Bryson DeChambeau won his fifth PGA Tour title on Sunday, but not before an injury scare that occurred the night before – at a hockey game.
DeChambeau was invited to the Vegas Golden Knights NHL game and was given the duty of “ringing the siren” before the third period of play. But after doing so, DeChambeau looked at his right hand and realized he had a painful blister.
“I was freaking out,” he said after his victory on Sunday at the Shriners Hospitals for Children’s Open. “I ripped part of my hand off, which is nice.”
Apparently ringing the siren – before the third “quarter,” as he said – was done too vigorously and resulted in a dime-sized blister that he tried to treat on his own with Nu-Skin, which dried up and cracked.
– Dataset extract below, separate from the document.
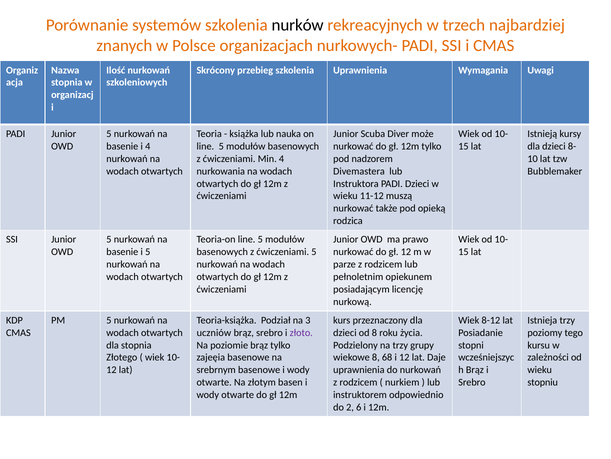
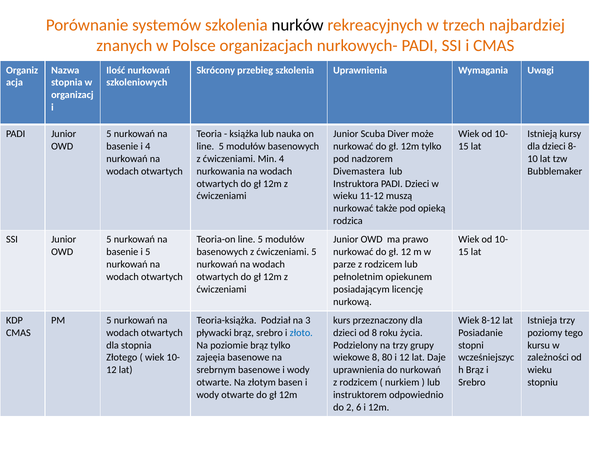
uczniów: uczniów -> pływacki
złoto colour: purple -> blue
68: 68 -> 80
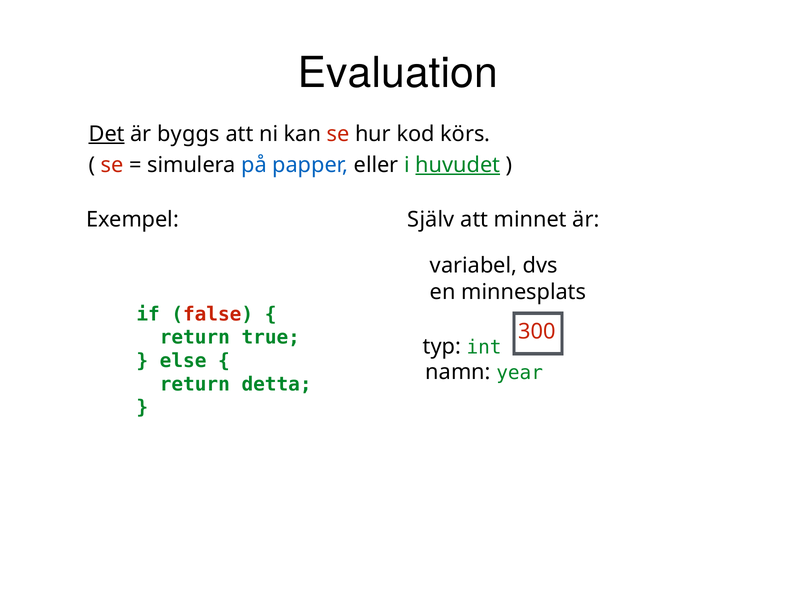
“So now I’m like, “Wow, I’m really in some do-do, not in a good place,” DeChambeau said. “Essentially tried to put some lotion on just to moisturize it a little bit again.”
Eventually, DeChambeau visited with fitness personnel at the tournament and had it taped.
He joked that it “just hurt on every shot” but allowed that “it was manageable. Every time I clenched my first a little bit too hard or hit a shot that was a little bit too steep, I definitely felt a pull on it.”
DeChambeau, 25, shot a final-round 66 to win by one over Patrick Cantlay. It was his first victory of the new season and fifth overall. DeChambeau won three previous times in 2018 at the Memorial, the Northern Trust and the Dell Technologies Championship.